The Journals of Lewis & Clark: Clark, January 19, 1806
Clark, January 19, 1806
Tuesday 19th of January 1806
This morning Sent out two parties of hunters, one party towards Point adams and the other party up Ne tel River by water. we were visited to day by two Clatsop men and a woman who brought for Sale Some Sea otter Skins of which we purchased one gave in exchange the remainder of our blue heeds Consisting of 6 fathoms, and the Same quantity of Small white beids and a knife. we also purchased a Small quantity of train oil for a par of Brass arm bands, and a hat for Som fishinghooks. these hats are of their own manufactory and are Composed of Cedar bark and bear grass interwoven with the fingers and ornimented with various Colours and figures, they are nearly water proof, light, and I am Convinced are much more dureable than either Chip or Straw,- These hats form a article of traffic with Clatsops an Chinnooks who dispose of them to the whites, the form of the Hats is that which was in voge in the U States and Great Britain in 1800 & 1801 with a high Crown rather larger at the top than where it joins the brim, the brim narrow about 2 or 21/2 inches.

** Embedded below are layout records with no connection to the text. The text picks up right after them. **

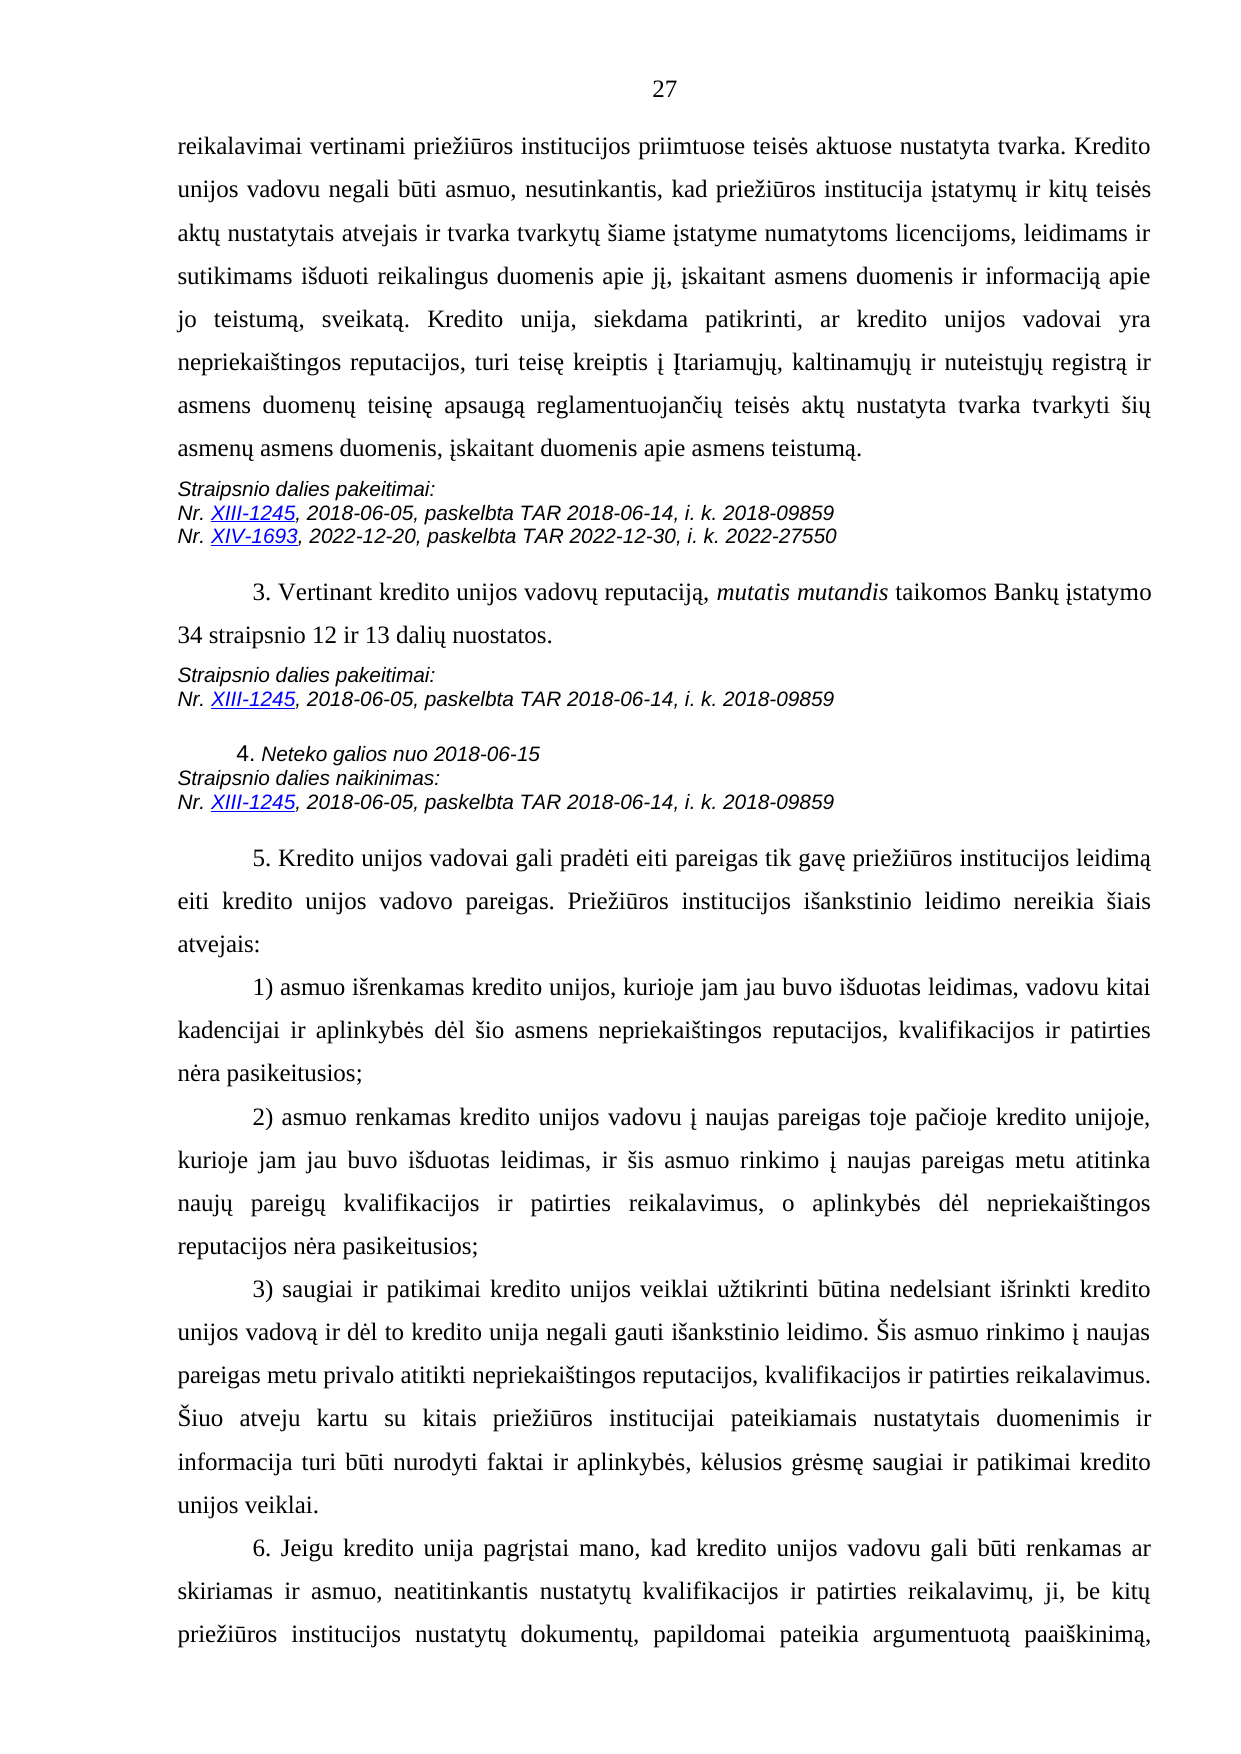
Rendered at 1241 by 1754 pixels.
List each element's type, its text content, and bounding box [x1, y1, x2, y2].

text 2) asmuo renkamas kredito unijos vadovu į naujas pareigas toje pačioje kredito unijoje, kurioje jam jau buvo išduotas leidimas, ir šis asmuo rinkimo į naujas pareigas metu atitinka naujų pareigų kvalifikacijos ir patirties reikalavimus, o aplinkybės dėl nepriekaištingos reputacijos nėra pasikeitusios; [177, 1102, 1152, 1260]
text Straipsnio dalies naikinimas: [177, 766, 1152, 790]
text Nr. XIV-1693, 2022-12-20, paskelbta TAR 2022-12-30, i. k. 2022-27550 [177, 524, 1152, 548]
text Nr. XIII-1245, 2018-06-05, paskelbta TAR 2018-06-14, i. k. 2018-09859 [177, 687, 1152, 711]
text reikalavimai vertinami priežiūros institucijos priimtuose teisės aktuose nustatyta tvarka. Kredito unijos vadovu negali būti asmuo, nesutinkantis, kad priežiūros institucija įstatymų ir kitų teisės aktų nustatytais atvejais ir tvarka tvarkytų šiame įstatyme numatytoms licencijoms, leidimams ir sutikimams išduoti reikalingus duomenis apie jį, įskaitant asmens duomenis ir informaciją apie jo teistumą, sveikatą. Kredito unija, siekdama patikrinti, ar kredito unijos vadovai yra nepriekaištingos reputacijos, turi teisę kreiptis į Įtariamųjų, kaltinamųjų ir nuteistųjų registrą ir asmens duomenų teisinę apsaugą reglamentuojančių teisės aktų nustatyta tvarka tvarkyti šių asmenų asmens duomenis, įskaitant duomenis apie asmens teistumą. [177, 131, 1152, 462]
text Straipsnio dalies pakeitimai: [177, 476, 1152, 500]
text 3) saugiai ir patikimai kredito unijos veiklai užtikrinti būtina nedelsiant išrinkti kredito unijos vadovą ir dėl to kredito unija negali gauti išankstinio leidimo. Šis asmuo rinkimo į naujas pareigas metu privalo atitikti nepriekaištingos reputacijos, kvalifikacijos ir patirties reikalavimus. Šiuo atveju kartu su kitais priežiūros institucijai pateikiamais nustatytais duomenimis ir informacija turi būti nurodyti faktai ir aplinkybės, kėlusios grėsmę saugiai ir patikimai kredito unijos veiklai. [177, 1274, 1152, 1518]
text Straipsnio dalies pakeitimai: [177, 663, 1152, 687]
text 3. Vertinant kredito unijos vadovų reputaciją, mutatis mutandis taikomos Bankų įstatymo 34 straipsnio 12 ir 13 dalių nuostatos. [177, 577, 1152, 649]
text 1) asmuo išrenkamas kredito unijos, kurioje jam jau buvo išduotas leidimas, vadovu kitai kadencijai ir aplinkybės dėl šio asmens nepriekaištingos reputacijos, kvalifikacijos ir patirties nėra pasikeitusios; [177, 972, 1152, 1087]
text Nr. XIII-1245, 2018-06-05, paskelbta TAR 2018-06-14, i. k. 2018-09859 [177, 500, 1152, 524]
text Nr. XIII-1245, 2018-06-05, paskelbta TAR 2018-06-14, i. k. 2018-09859 [177, 790, 1152, 814]
text 4. Neteko galios nuo 2018-06-15 [177, 740, 1152, 766]
text 5. Kredito unijos vadovai gali pradėti eiti pareigas tik gavę priežiūros institucijos leidimą eiti kredito unijos vadovo pareigas. Priežiūros institucijos išankstinio leidimo nereikia šiais atvejais: [177, 843, 1152, 958]
text 6. Jeigu kredito unija pagrįstai mano, kad kredito unijos vadovu gali būti renkamas ar skiriamas ir asmuo, neatitinkantis nustatytų kvalifikacijos ir patirties reikalavimų, ji, be kitų priežiūros institucijos nustatytų dokumentų, papildomai pateikia argumentuotą paaiškinimą, [177, 1533, 1152, 1648]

Several families of those people usially reside together in the Same room; they appear to be the father mother with their Sons and their Sons wives and children; their provisions appears to be in common and the greatest harmoney appears to exist among them. the old man is not always respected as the head of the family that duty generally devolves on one of the young men. They have Sildom more than one wife, yet plurality of wives are not denyed them by their Customs. those families when associated form bands of nations each acknowledgeing the authority of its own Chieftains, who does not appear to be herititary, or has power to extend further than a mear repremand for any improper deportment of the indevidual; the Creation of a Chief depends upon the upright Conduct of the individual his abiltity and disposition to render Service to the Comunity, and his authority and the defference paid him is in extent equilibrio with the popolarity or volintary esteem he has acquired among the individuals of his band, or nation. Their Laws like all uncivilized Indians Consist of a Set of customs which has grown out of their local Situations. not being able to Speak their language we have not been able to inform ourselves of the existance of any peculiar Customs among them.